Страница:Рождественская песнь в прозе (Диккенс—Пушешников 1912).djvu/34

Эта страница выверена



 Это Али-баба!—воскликнулъ Скруджъ въ восторгѣ.—Добрый, старый, честный Али-баба, я узнаю его. Да! Да! Какъ-то на Рождествѣ, когда вотъ этотъ забытый мальчикъ оставался здѣсь, одинъ, онъ, Али-баба, явился передъ нимъ впервые точно въ такомъ же видѣ, какъ теперь. Бѣдный мальчикъ! А вотъ и Валентинъ,—сказалъ Скруджъ,—и дикій братъ его Орзонъ, вотъ они! А какъ зовутъ того, котораго, соннаго, въ одномъ бѣльѣ, перенесли къ воротамъ Дамаска? Развѣ ты не видалъ его? А слуга султана, котораго духи перевернули внизъ головой,—вонъ и онъ стоитъ на головѣ! Подѣломъ ему! Не женись на принцессѣ![1]
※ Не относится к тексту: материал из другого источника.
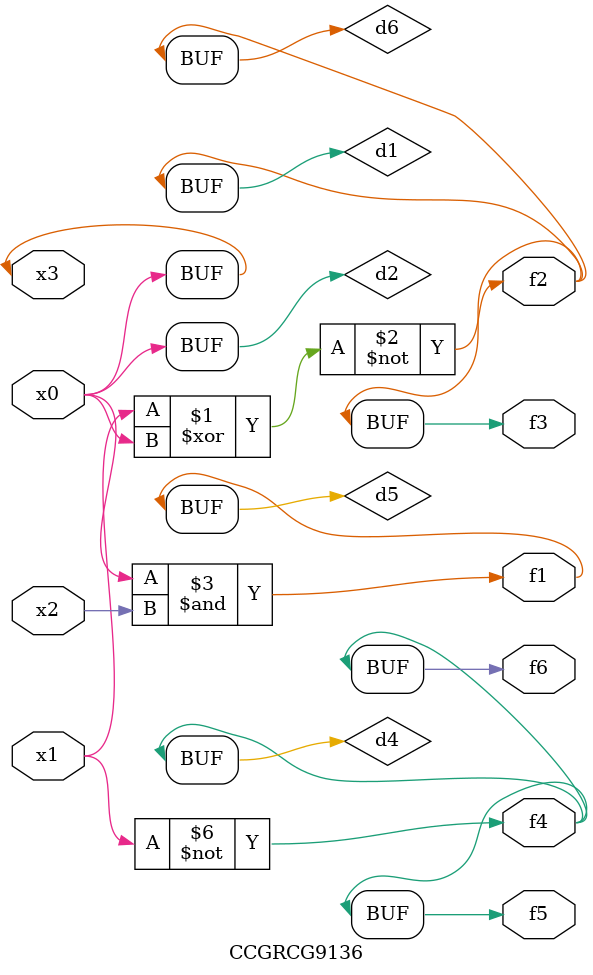
<source format=v>
module CCGRCG9136(
	input x0, x1, x2, x3,
	output f1, f2, f3, f4, f5, f6
);

	wire d1, d2, d3, d4, d5, d6;

	xnor (d1, x1, x3);
	buf (d2, x0, x3);
	nand (d3, x0, x2);
	not (d4, x1);
	nand (d5, d3);
	or (d6, d1);
	assign f1 = d5;
	assign f2 = d6;
	assign f3 = d6;
	assign f4 = d4;
	assign f5 = d4;
	assign f6 = d4;
endmodule

</source>
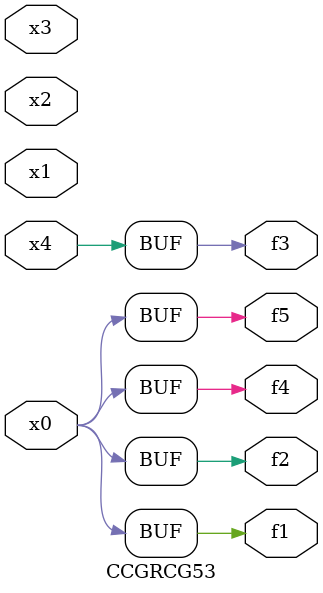
<source format=v>
module CCGRCG53(
	input x0, x1, x2, x3, x4,
	output f1, f2, f3, f4, f5
);
	assign f1 = x0;
	assign f2 = x0;
	assign f3 = x4;
	assign f4 = x0;
	assign f5 = x0;
endmodule

</source>
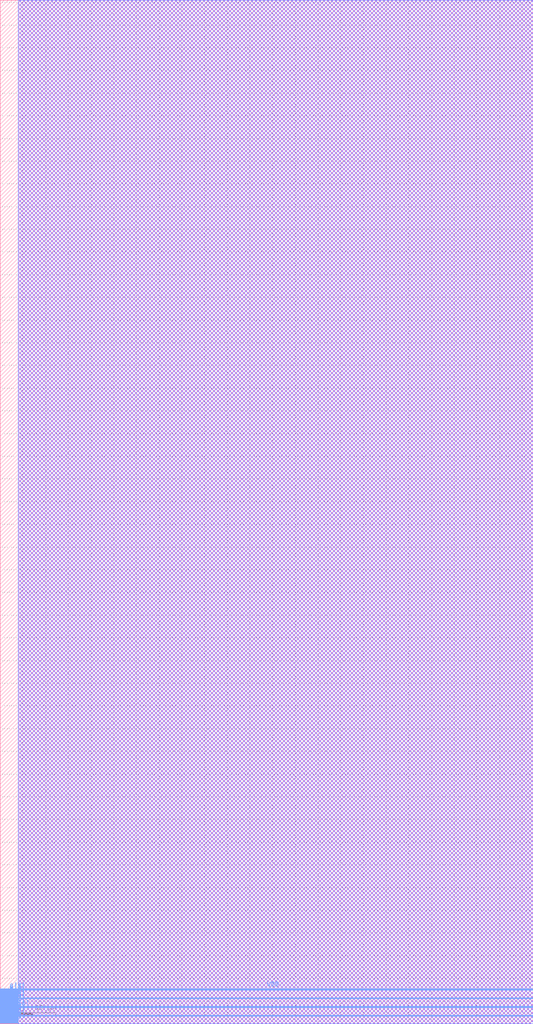
<source format=lef>
VERSION 5.6 ;
BUSBITCHARS "[]" ;
DIVIDERCHAR "/" ;

MACRO SRAM1RW4096x8
  CLASS BLOCK ;
  ORIGIN 0 0 ;
  FOREIGN SRAM1RW4096x8 0 0 ;
  SIZE 117.408 BY 225.472 ;
  SYMMETRY X Y ;
  SITE asap7sc7p5t ;
  PIN VDD
    DIRECTION INOUT ;
    USE POWER ;
    PORT 
      LAYER M4 ;
        RECT 0.0 1.632 117.408 1.728 ;
        RECT 0.0 3.552 117.408 3.648 ;
        RECT 0.0 5.472 117.408 5.568 ;
        RECT 0.0 7.392 117.408 7.488 ;
    END 
  END VDD
  PIN VSS
    DIRECTION INOUT ;
    USE GROUND ;
    PORT 
      LAYER M4 ;
        RECT 0.0 1.824 117.408 1.92 ;
        RECT 0.0 3.744 117.408 3.84 ;
        RECT 0.0 5.664 117.408 5.76 ;
        RECT 0.0 7.584 117.408 7.68 ;
    END 
  END VSS
  PIN CE
    DIRECTION INPUT ;
    USE SIGNAL ;
    PORT 
      LAYER M4 ;
        RECT 0.0 0.096 4.0 0.192 ;
    END 
  END CE
  PIN WEB
    DIRECTION INPUT ;
    USE SIGNAL ;
    PORT 
      LAYER M4 ;
        RECT 0.0 0.288 4.0 0.384 ;
    END 
  END WEB
  PIN OEB
    DIRECTION INPUT ;
    USE SIGNAL ;
    PORT 
      LAYER M4 ;
        RECT 0.0 0.48 4.0 0.576 ;
    END 
  END OEB
  PIN CSB
    DIRECTION INPUT ;
    USE SIGNAL ;
    PORT 
      LAYER M4 ;
        RECT 0.0 0.672 4.0 0.768 ;
    END 
  END CSB
  PIN A[0]
    DIRECTION INPUT ;
    USE SIGNAL ;
    PORT 
      LAYER M4 ;
        RECT 0.0 0.864 4.0 0.96 ;
    END 
  END A[0]
  PIN A[1]
    DIRECTION INPUT ;
    USE SIGNAL ;
    PORT 
      LAYER M4 ;
        RECT 0.0 1.056 4.0 1.152 ;
    END 
  END A[1]
  PIN A[2]
    DIRECTION INPUT ;
    USE SIGNAL ;
    PORT 
      LAYER M4 ;
        RECT 0.0 1.248 4.0 1.344 ;
    END 
  END A[2]
  PIN A[3]
    DIRECTION INPUT ;
    USE SIGNAL ;
    PORT 
      LAYER M4 ;
        RECT 0.0 1.44 4.0 1.536 ;
    END 
  END A[3]
  PIN A[4]
    DIRECTION INPUT ;
    USE SIGNAL ;
    PORT 
      LAYER M4 ;
        RECT 0.0 2.016 4.0 2.112 ;
    END 
  END A[4]
  PIN A[5]
    DIRECTION INPUT ;
    USE SIGNAL ;
    PORT 
      LAYER M4 ;
        RECT 0.0 2.208 4.0 2.304 ;
    END 
  END A[5]
  PIN A[6]
    DIRECTION INPUT ;
    USE SIGNAL ;
    PORT 
      LAYER M4 ;
        RECT 0.0 2.4 4.0 2.496 ;
    END 
  END A[6]
  PIN A[7]
    DIRECTION INPUT ;
    USE SIGNAL ;
    PORT 
      LAYER M4 ;
        RECT 0.0 2.592 4.0 2.688 ;
    END 
  END A[7]
  PIN A[8]
    DIRECTION INPUT ;
    USE SIGNAL ;
    PORT 
      LAYER M4 ;
        RECT 0.0 2.784 4.0 2.88 ;
    END 
  END A[8]
  PIN A[9]
    DIRECTION INPUT ;
    USE SIGNAL ;
    PORT 
      LAYER M4 ;
        RECT 0.0 2.976 4.0 3.072 ;
    END 
  END A[9]
  PIN A[10]
    DIRECTION INPUT ;
    USE SIGNAL ;
    PORT 
      LAYER M4 ;
        RECT 0.0 3.168 4.0 3.264 ;
    END 
  END A[10]
  PIN A[11]
    DIRECTION INPUT ;
    USE SIGNAL ;
    PORT 
      LAYER M4 ;
        RECT 0.0 3.36 4.0 3.456 ;
    END 
  END A[11]
  PIN I[0]
    DIRECTION INPUT ;
    USE SIGNAL ;
    PORT 
      LAYER M4 ;
        RECT 0.0 3.936 4.0 4.032 ;
    END 
  END I[0]
  PIN I[1]
    DIRECTION INPUT ;
    USE SIGNAL ;
    PORT 
      LAYER M4 ;
        RECT 0.0 4.128 4.0 4.224 ;
    END 
  END I[1]
  PIN I[2]
    DIRECTION INPUT ;
    USE SIGNAL ;
    PORT 
      LAYER M4 ;
        RECT 0.0 4.32 4.0 4.416 ;
    END 
  END I[2]
  PIN I[3]
    DIRECTION INPUT ;
    USE SIGNAL ;
    PORT 
      LAYER M4 ;
        RECT 0.0 4.512 4.0 4.608 ;
    END 
  END I[3]
  PIN I[4]
    DIRECTION INPUT ;
    USE SIGNAL ;
    PORT 
      LAYER M4 ;
        RECT 0.0 4.704 4.0 4.8 ;
    END 
  END I[4]
  PIN I[5]
    DIRECTION INPUT ;
    USE SIGNAL ;
    PORT 
      LAYER M4 ;
        RECT 0.0 4.896 4.0 4.992 ;
    END 
  END I[5]
  PIN I[6]
    DIRECTION INPUT ;
    USE SIGNAL ;
    PORT 
      LAYER M4 ;
        RECT 0.0 5.088 4.0 5.184 ;
    END 
  END I[6]
  PIN I[7]
    DIRECTION INPUT ;
    USE SIGNAL ;
    PORT 
      LAYER M4 ;
        RECT 0.0 5.28 4.0 5.376 ;
    END 
  END I[7]
  PIN O[0]
    DIRECTION OUTPUT ;
    USE SIGNAL ;
    PORT 
      LAYER M4 ;
        RECT 0.0 5.856 4.0 5.952 ;
    END 
  END O[0]
  PIN O[1]
    DIRECTION OUTPUT ;
    USE SIGNAL ;
    PORT 
      LAYER M4 ;
        RECT 0.0 6.048 4.0 6.144 ;
    END 
  END O[1]
  PIN O[2]
    DIRECTION OUTPUT ;
    USE SIGNAL ;
    PORT 
      LAYER M4 ;
        RECT 0.0 6.24 4.0 6.336 ;
    END 
  END O[2]
  PIN O[3]
    DIRECTION OUTPUT ;
    USE SIGNAL ;
    PORT 
      LAYER M4 ;
        RECT 0.0 6.432 4.0 6.528 ;
    END 
  END O[3]
  PIN O[4]
    DIRECTION OUTPUT ;
    USE SIGNAL ;
    PORT 
      LAYER M4 ;
        RECT 0.0 6.624 4.0 6.72 ;
    END 
  END O[4]
  PIN O[5]
    DIRECTION OUTPUT ;
    USE SIGNAL ;
    PORT 
      LAYER M4 ;
        RECT 0.0 6.816 4.0 6.912 ;
    END 
  END O[5]
  PIN O[6]
    DIRECTION OUTPUT ;
    USE SIGNAL ;
    PORT 
      LAYER M4 ;
        RECT 0.0 7.008 4.0 7.104 ;
    END 
  END O[6]
  PIN O[7]
    DIRECTION OUTPUT ;
    USE SIGNAL ;
    PORT 
      LAYER M4 ;
        RECT 0.0 7.2 4.0 7.296 ;
    END 
  END O[7]
  OBS 
    LAYER M1 ;
      RECT 4.0 0.0 117.408 225.472 ;
    LAYER M2 ;
      RECT 4.0 0.0 117.408 225.472 ;
    LAYER M3 ;
      RECT 4.0 0.0 117.408 225.472 ;
  END 
END SRAM1RW4096x8

END LIBRARY
</source>
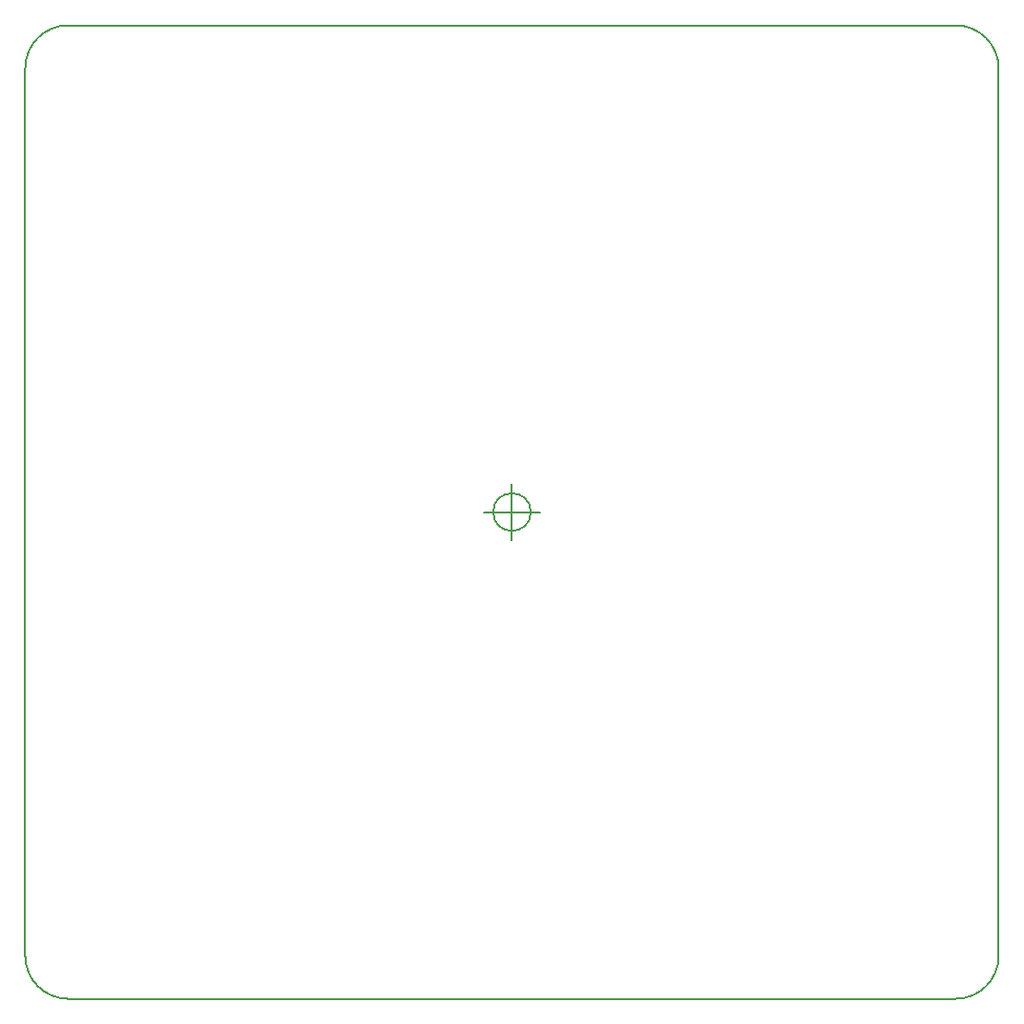
<source format=gbr>
G04 #@! TF.FileFunction,Profile,NP*
%FSLAX46Y46*%
G04 Gerber Fmt 4.6, Leading zero omitted, Abs format (unit mm)*
G04 Created by KiCad (PCBNEW 4.0.7) date 03/08/18 15:58:25*
%MOMM*%
%LPD*%
G01*
G04 APERTURE LIST*
%ADD10C,0.100000*%
%ADD11C,0.150000*%
G04 APERTURE END LIST*
D10*
D11*
X70246666Y-68580000D02*
G75*
G03X70246666Y-68580000I-1666666J0D01*
G01*
X66080000Y-68580000D02*
X71080000Y-68580000D01*
X68580000Y-66080000D02*
X68580000Y-71080000D01*
X25400000Y-29210000D02*
X25400000Y-107950000D01*
X107950000Y-25400000D02*
X29210000Y-25400000D01*
X111760000Y-107950000D02*
X111760000Y-29210000D01*
X29210000Y-111760000D02*
X107950000Y-111760000D01*
X25400000Y-107950000D02*
G75*
G03X29210000Y-111760000I3810000J0D01*
G01*
X29210000Y-25400000D02*
G75*
G03X25400000Y-29210000I0J-3810000D01*
G01*
X111760000Y-29210000D02*
G75*
G03X107950000Y-25400000I-3810000J0D01*
G01*
X107950000Y-111760000D02*
G75*
G03X111760000Y-107950000I0J3810000D01*
G01*
M02*

</source>
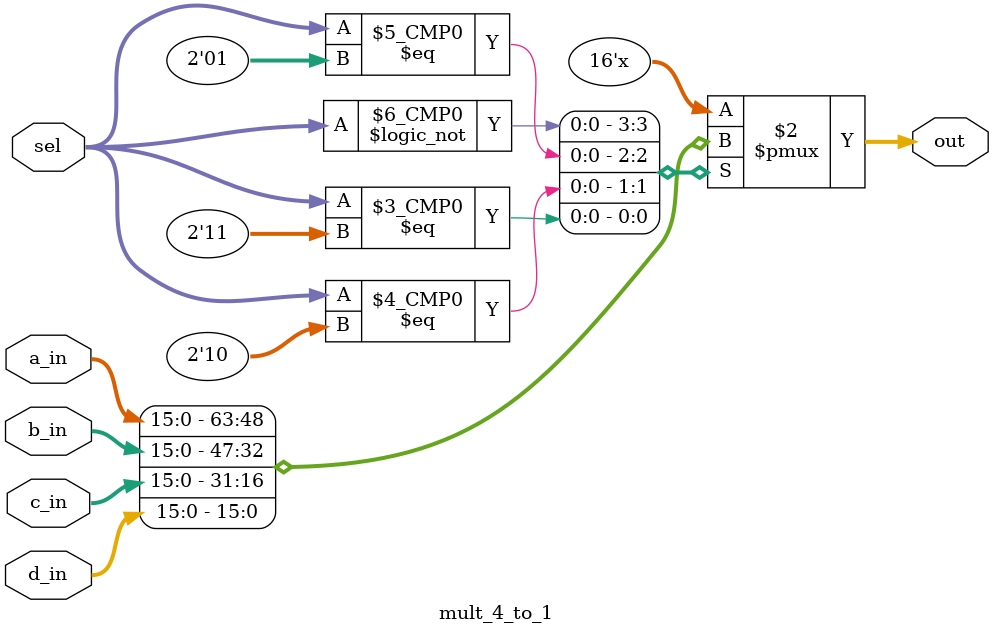
<source format=v>
module mult_4_to_1(sel, a_in, b_in, c_in, d_in, out);
	parameter width = 'd16; 
	input wire [1:0] sel;
	input wire [width-1:0] a_in, b_in, c_in, d_in;
	output reg [width-1:0] out;
	always@(sel, a_in, b_in, c_in, d_in) begin
		case(sel) 
			2'b00: out [width-1:0] = a_in [width-1:0];
			2'b01: out [width-1:0] = b_in [width-1:0];
			2'b10: out [width-1:0] = c_in [width-1:0];
			2'b11: out [width-1:0] = d_in [width-1:0];
			default: out [width-1:0] = {width{1'b0}};
		endcase
	end
endmodule
</source>
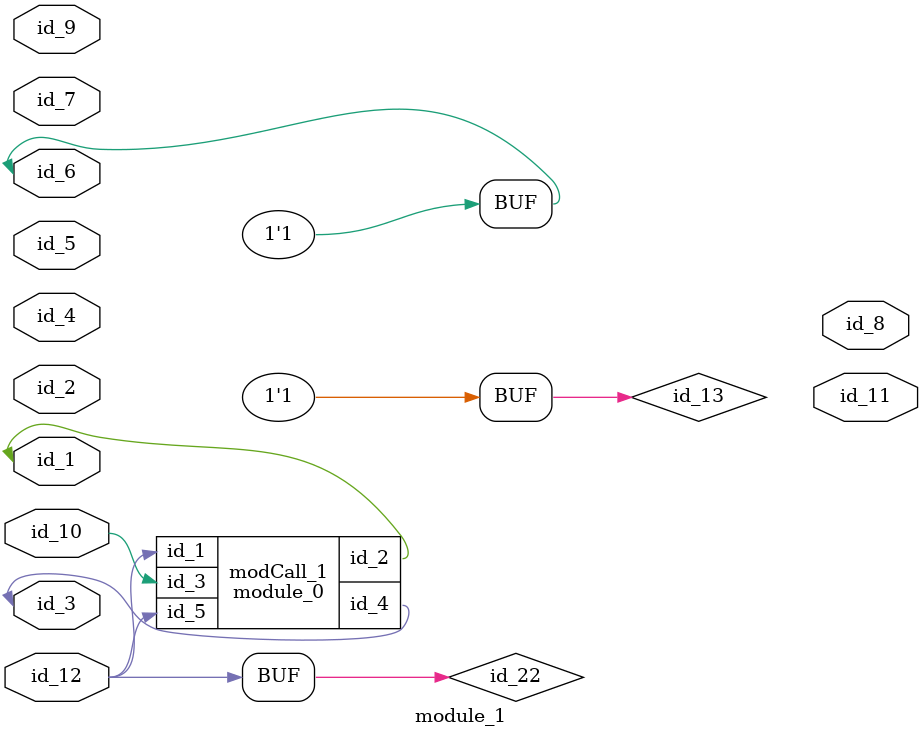
<source format=v>
module module_0 (
    id_1,
    id_2,
    id_3,
    id_4,
    id_5
);
  input wire id_5;
  output wire id_4;
  input wire id_3;
  inout wire id_2;
  input wire id_1;
  wire id_6;
endmodule
module module_1 (
    id_1,
    id_2,
    id_3,
    id_4,
    id_5,
    id_6,
    id_7,
    id_8,
    id_9,
    id_10,
    id_11,
    id_12
);
  input wire id_12;
  output wire id_11;
  inout wire id_10;
  input wire id_9;
  output wire id_8;
  input wire id_7;
  inout wire id_6;
  input wire id_5;
  inout wire id_4;
  inout wire id_3;
  input wire id_2;
  inout wire id_1;
  wire id_13 = 1;
  module_0 modCall_1 (
      id_12,
      id_1,
      id_10,
      id_3,
      id_12
  );
  wire id_14, id_15, id_16, id_17, id_18, id_19, id_20, id_21, id_22 = id_12, id_23, id_24;
  assign id_6 = 1;
endmodule

</source>
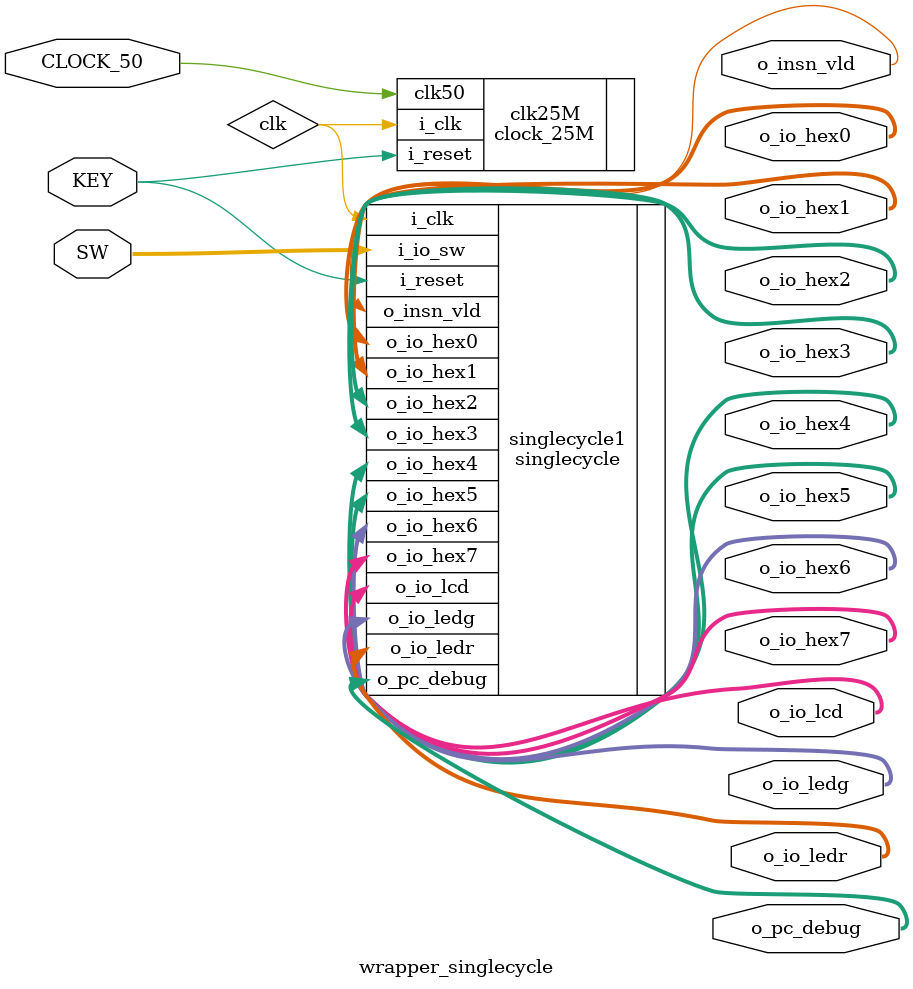
<source format=sv>
module wrapper_singlecycle (
	input logic CLOCK_50,
	input logic [0:0] KEY,
	input logic [9:0] SW,
	
	output logic [31:0] o_pc_debug,	// Debug program counter.
	output logic        o_insn_vld,	// Instruction valid.
	output logic [31:0] o_io_ledr,	// Output for driving red LEDs.
	output logic [31:0] o_io_ledg, 	// Output for driving green LEDs.
	output logic [6:0]  o_io_hex0, 	// Output for driving 7-segment LED0 displays.
	output logic [6:0]  o_io_hex1, 	// Output for driving 7-segment LED1 displays.
	output logic [6:0]  o_io_hex2, 	// Output for driving 7-segment LED2 displays.
	output logic [6:0]  o_io_hex3, 	// Output for driving 7-segment LED3 displays.
	output logic [6:0]  o_io_hex4, 	// Output for driving 7-segment LED4 displays.
	output logic [6:0]  o_io_hex5, 	// Output for driving 7-segment LED5 displays.
	output logic [6:0]  o_io_hex6, 	// Output for driving 7-segment LED6 displays.
	output logic [6:0]  o_io_hex7, 	// Output for driving 7-segment LED7 displays.
	output logic [31:0] o_io_lcd	   // Output for driving the LCD register. 
);

logic clk;

clock_25M clk25M (.clk50(CLOCK_50), .i_reset(KEY[0]), .i_clk(clk));  

singlecycle singlecycle1(.i_clk(clk), .i_reset(KEY[0]), .i_io_sw(SW[9:0]),
								 .o_pc_debug(o_pc_debug), .o_insn_vld(o_insn_vld), .o_io_ledr(o_io_ledr), .o_io_ledg(o_io_ledg),
								 .o_io_hex0(o_io_hex0), .o_io_hex1(o_io_hex1), .o_io_hex2(o_io_hex2), .o_io_hex3(o_io_hex3),
								 .o_io_hex4(o_io_hex4), .o_io_hex5(o_io_hex5), .o_io_hex6(o_io_hex6), .o_io_hex7(o_io_hex7), 
								 .o_io_lcd(o_io_lcd));

endmodule
</source>
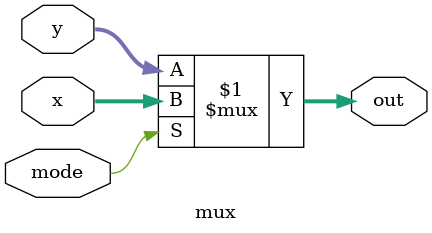
<source format=v>
`timescale 1ns / 1ps


module mux(
    input mode,
    input [6:0] x,
    input [6:0] y,
    output [6:0] out
    );
    
    assign out = mode ? x:y;
endmodule

</source>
Какъ удивились бы коллеги Скруджа, услышавъ его, увидѣвъ его оживленное лицо, всю серьезность своего характера, расточающаго на такіе пустые предметы и говорящаго совсѣмъ необычнымъ голосомъ, голосомъ, похожимъ и на смѣхъ и на крикъ.

— А вотъ и попугай!—воскликнулъ Скруджъ,—зеленое туловище, желтый хвостъ и на макушкѣ хохолъ, похожій на листъ салата! Бѣдный Робинзонъ Крузо, какъ онъ назвалъ Робинзона, когда тотъ возвратился домой, послѣ плаванія вокругъ острова. «Бѣдный Робинзонъ Крузо,—гдѣ былъ ты, Робинзонъ Крузо?» Робинзонъ думалъ, что слышитъ это во снѣ, но, какъ извѣстно, кричалъ попугай. А вотъ и Пятница, спасая свою жизнь, бѣжитъ къ маленькой бухтѣ! Голла! Гопъ! Голла![2]

Затѣмъ, съ быстротой, совсѣмъ несвойственной его характеру, Скруджъ перебилъ самого себя, съ грустью о самомъ себѣ воскликнулъ: «Бѣдный мальчикъ!»—и снова заплакалъ.

— Мнѣ хочется,—пробормоталъ Скруджъ, отирая обшлагомъ глаза, закладывая руки въ карманы и осматриваясь,—мнѣ хочется… но нѣтъ, уже слишкомъ поздно…

— Въ чемъ дѣло?—спросилъ духъ.

  1. Перечисляются герои сборника сказок «Тысяча и одна ночь». — Примечание редактора Викитеки.
  2. Герои романа Даниеля Дефо «Робинзон Крузо». — Примечание редактора Викитеки.